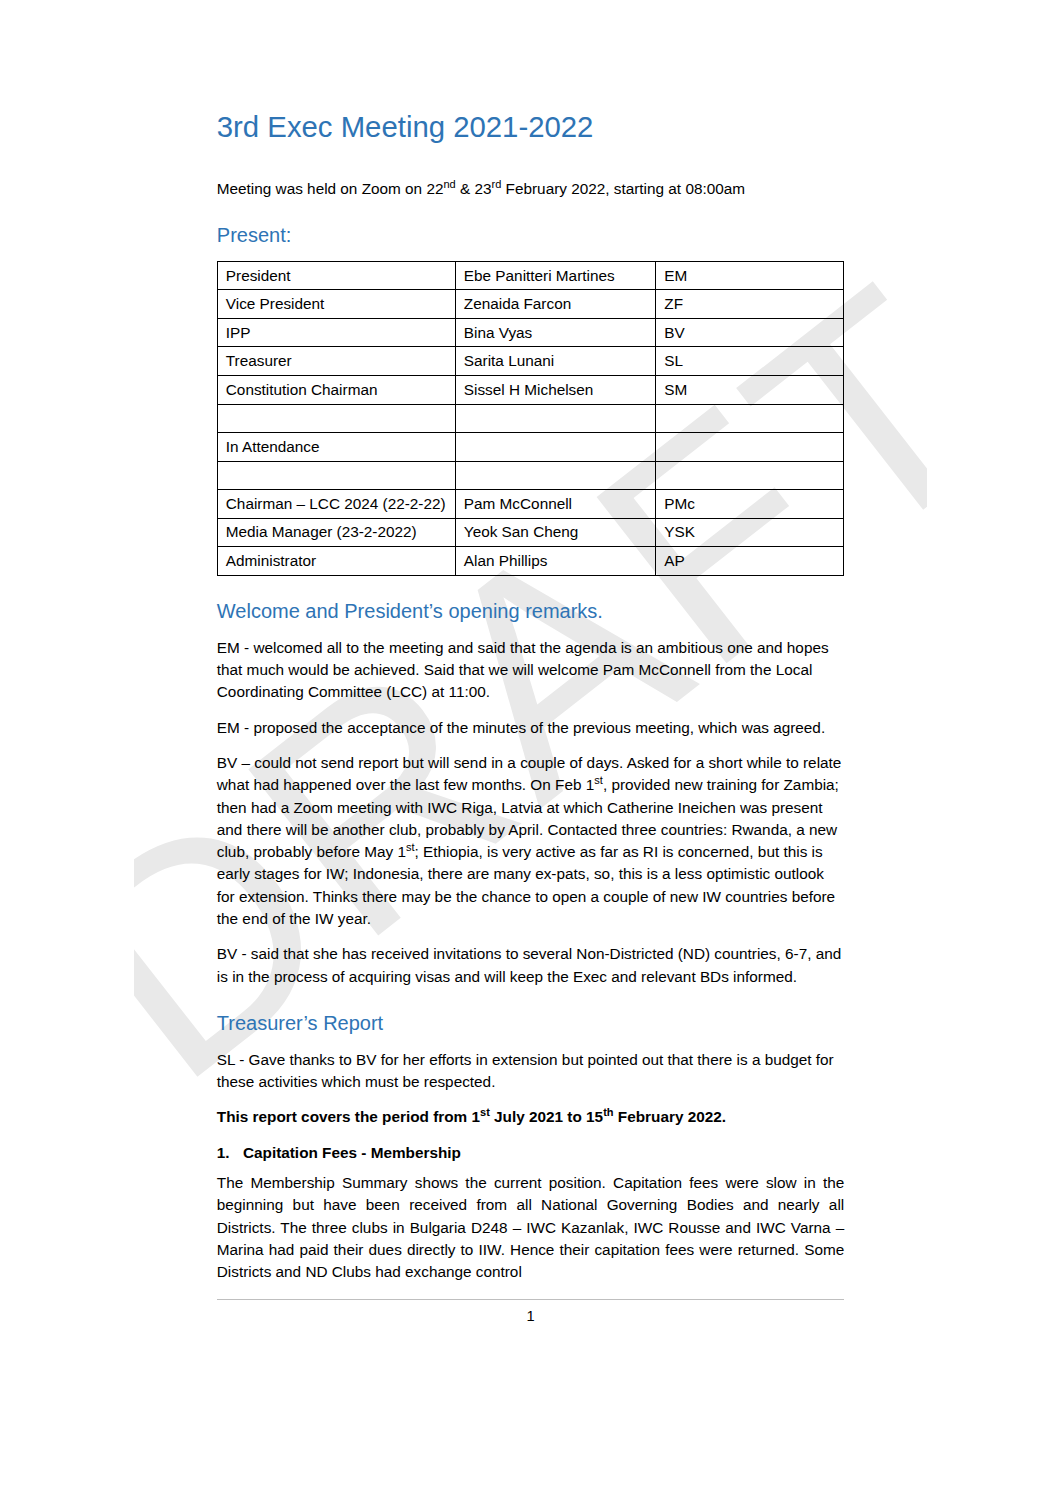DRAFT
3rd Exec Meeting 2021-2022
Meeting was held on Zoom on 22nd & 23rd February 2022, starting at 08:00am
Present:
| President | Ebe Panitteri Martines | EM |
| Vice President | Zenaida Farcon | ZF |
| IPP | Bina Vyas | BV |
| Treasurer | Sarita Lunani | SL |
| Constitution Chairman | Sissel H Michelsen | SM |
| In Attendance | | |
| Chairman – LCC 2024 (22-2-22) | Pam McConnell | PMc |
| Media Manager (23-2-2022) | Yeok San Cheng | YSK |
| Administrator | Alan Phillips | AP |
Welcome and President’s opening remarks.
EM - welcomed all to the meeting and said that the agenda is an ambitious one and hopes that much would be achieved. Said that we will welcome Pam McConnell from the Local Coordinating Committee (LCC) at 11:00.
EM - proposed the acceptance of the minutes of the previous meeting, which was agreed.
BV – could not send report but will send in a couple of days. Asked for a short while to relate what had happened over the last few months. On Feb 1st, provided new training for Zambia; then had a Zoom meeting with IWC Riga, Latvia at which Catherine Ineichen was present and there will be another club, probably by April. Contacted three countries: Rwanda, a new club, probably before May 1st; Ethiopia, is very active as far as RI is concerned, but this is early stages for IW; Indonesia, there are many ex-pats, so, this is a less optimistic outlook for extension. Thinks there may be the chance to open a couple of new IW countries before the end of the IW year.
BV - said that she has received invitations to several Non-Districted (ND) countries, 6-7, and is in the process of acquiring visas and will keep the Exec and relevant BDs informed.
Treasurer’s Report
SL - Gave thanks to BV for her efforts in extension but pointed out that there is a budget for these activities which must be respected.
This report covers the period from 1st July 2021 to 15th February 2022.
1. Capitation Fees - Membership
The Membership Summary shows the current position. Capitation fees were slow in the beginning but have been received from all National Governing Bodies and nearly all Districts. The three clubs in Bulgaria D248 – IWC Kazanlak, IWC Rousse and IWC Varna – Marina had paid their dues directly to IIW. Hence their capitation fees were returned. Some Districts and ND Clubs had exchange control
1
────────────────
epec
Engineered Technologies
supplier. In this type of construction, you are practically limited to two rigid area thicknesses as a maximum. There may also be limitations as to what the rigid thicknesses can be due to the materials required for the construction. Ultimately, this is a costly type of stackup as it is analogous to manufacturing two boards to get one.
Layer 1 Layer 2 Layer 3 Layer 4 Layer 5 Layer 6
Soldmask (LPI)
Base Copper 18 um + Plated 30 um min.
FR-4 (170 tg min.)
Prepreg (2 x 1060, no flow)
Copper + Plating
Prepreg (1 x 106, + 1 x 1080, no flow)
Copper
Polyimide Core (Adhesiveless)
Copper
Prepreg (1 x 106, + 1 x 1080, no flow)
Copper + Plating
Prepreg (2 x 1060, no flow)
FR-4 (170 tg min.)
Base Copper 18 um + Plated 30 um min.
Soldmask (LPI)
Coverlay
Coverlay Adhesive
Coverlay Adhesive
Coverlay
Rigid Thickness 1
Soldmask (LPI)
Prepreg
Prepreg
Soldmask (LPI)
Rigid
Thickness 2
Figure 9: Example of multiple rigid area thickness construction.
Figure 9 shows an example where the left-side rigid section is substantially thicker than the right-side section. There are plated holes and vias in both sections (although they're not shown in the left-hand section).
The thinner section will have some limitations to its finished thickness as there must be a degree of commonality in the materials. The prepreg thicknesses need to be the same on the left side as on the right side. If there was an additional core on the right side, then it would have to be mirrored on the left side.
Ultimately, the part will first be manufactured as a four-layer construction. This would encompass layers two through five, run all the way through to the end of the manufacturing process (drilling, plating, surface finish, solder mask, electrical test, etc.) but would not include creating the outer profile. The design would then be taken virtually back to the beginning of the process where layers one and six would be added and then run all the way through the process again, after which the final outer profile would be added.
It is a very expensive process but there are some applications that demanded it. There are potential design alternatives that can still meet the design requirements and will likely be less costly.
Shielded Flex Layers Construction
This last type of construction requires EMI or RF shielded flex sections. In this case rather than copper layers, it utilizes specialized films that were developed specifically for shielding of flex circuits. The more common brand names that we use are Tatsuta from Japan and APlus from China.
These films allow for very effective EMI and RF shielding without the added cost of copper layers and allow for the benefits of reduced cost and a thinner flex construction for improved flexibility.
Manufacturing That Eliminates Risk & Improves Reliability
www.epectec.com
────────────────
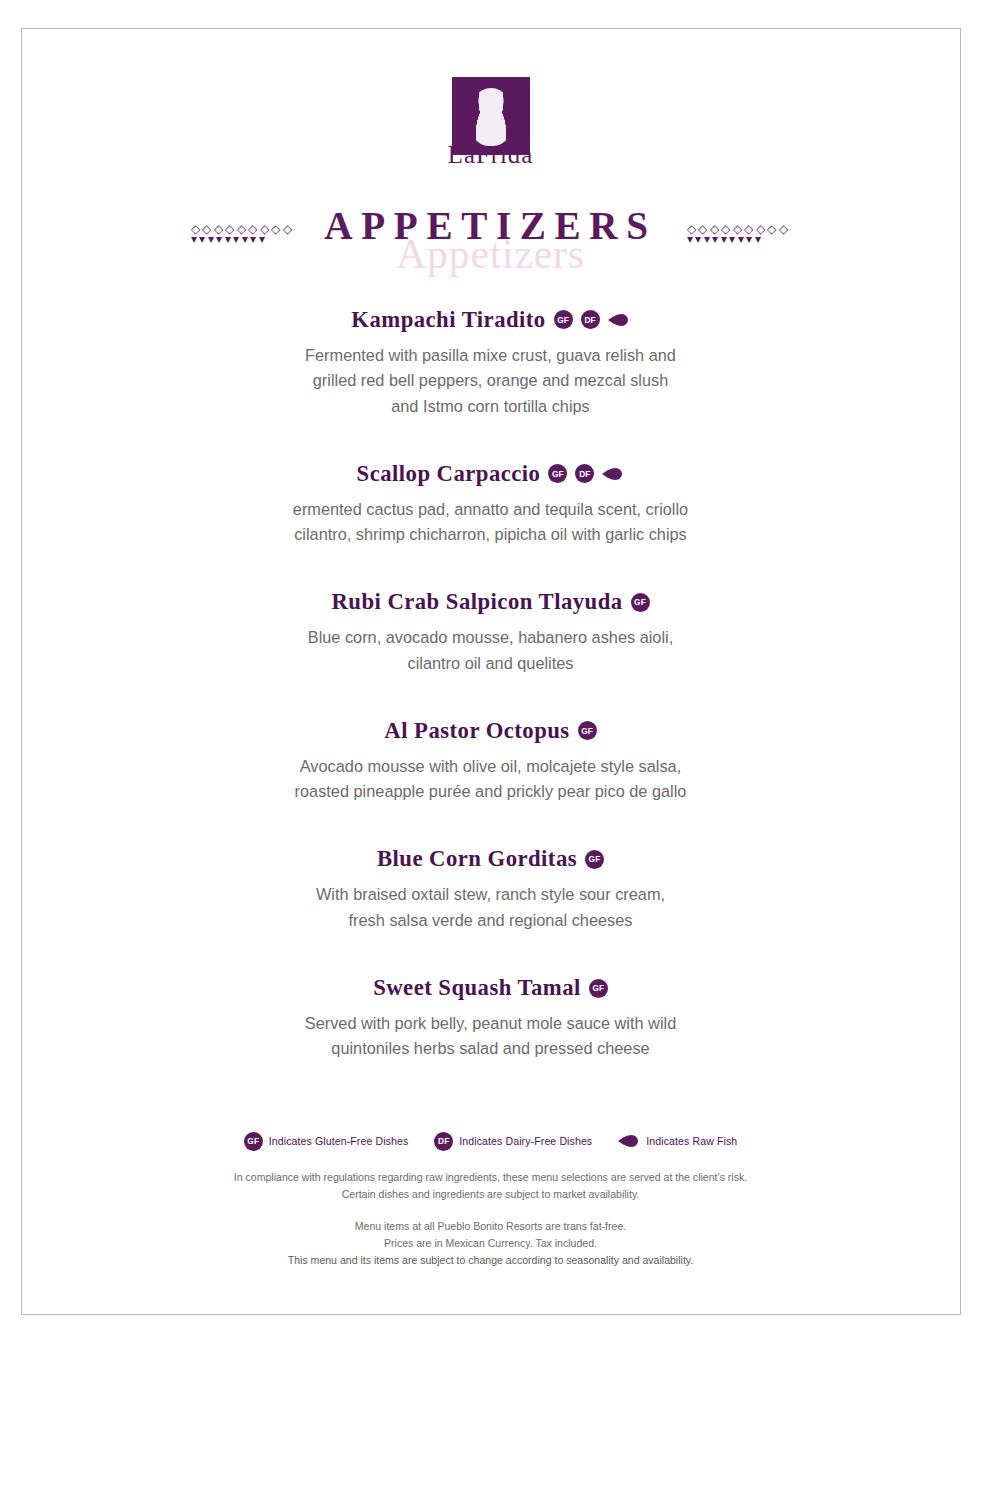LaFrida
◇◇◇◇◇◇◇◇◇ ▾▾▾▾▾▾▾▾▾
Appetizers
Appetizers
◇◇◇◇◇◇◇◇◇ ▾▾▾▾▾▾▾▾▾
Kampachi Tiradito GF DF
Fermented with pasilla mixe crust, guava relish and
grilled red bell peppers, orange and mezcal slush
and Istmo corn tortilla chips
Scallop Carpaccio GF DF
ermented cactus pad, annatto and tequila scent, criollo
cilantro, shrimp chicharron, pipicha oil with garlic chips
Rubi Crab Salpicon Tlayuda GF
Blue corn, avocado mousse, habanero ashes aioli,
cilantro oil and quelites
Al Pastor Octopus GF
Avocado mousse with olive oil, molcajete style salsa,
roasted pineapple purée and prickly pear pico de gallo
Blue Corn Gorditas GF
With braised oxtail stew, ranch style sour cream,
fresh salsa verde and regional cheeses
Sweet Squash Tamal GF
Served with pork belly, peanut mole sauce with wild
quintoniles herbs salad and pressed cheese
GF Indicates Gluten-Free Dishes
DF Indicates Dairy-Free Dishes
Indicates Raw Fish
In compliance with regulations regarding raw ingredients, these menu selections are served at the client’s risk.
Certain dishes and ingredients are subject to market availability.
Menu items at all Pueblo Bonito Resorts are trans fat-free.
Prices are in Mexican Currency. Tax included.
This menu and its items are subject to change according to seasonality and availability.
────────────────
» PROMPT
Both end lines included, restate word for word the lines above from the line with "Martines | EM |" to the line with "1. Capitation Fees - Membership", and nothing else.

» SOLVED EXERCISE
| President | Ebe Panitteri Martines | EM |
| Vice President | Zenaida Farcon | ZF |
| IPP | Bina Vyas | BV |
| Treasurer | Sarita Lunani | SL |
| Constitution Chairman | Sissel H Michelsen | SM |
| In Attendance | | |
| Chairman – LCC 2024 (22-2-22) | Pam McConnell | PMc |
| Media Manager (23-2-2022) | Yeok San Cheng | YSK |
| Administrator | Alan Phillips | AP |
Welcome and President’s opening remarks.
EM - welcomed all to the meeting and said that the agenda is an ambitious one and hopes that much would be achieved. Said that we will welcome Pam McConnell from the Local Coordinating Committee (LCC) at 11:00.
EM - proposed the acceptance of the minutes of the previous meeting, which was agreed.
BV – could not send report but will send in a couple of days. Asked for a short while to relate what had happened over the last few months. On Feb 1st, provided new training for Zambia; then had a Zoom meeting with IWC Riga, Latvia at which Catherine Ineichen was present and there will be another club, probably by April. Contacted three countries: Rwanda, a new club, probably before May 1st; Ethiopia, is very active as far as RI is concerned, but this is early stages for IW; Indonesia, there are many ex-pats, so, this is a less optimistic outlook for extension. Thinks there may be the chance to open a couple of new IW countries before the end of the IW year.
BV - said that she has received invitations to several Non-Districted (ND) countries, 6-7, and is in the process of acquiring visas and will keep the Exec and relevant BDs informed.
Treasurer’s Report
SL - Gave thanks to BV for her efforts in extension but pointed out that there is a budget for these activities which must be respected.
This report covers the period from 1st July 2021 to 15th February 2022.
1. Capitation Fees - Membership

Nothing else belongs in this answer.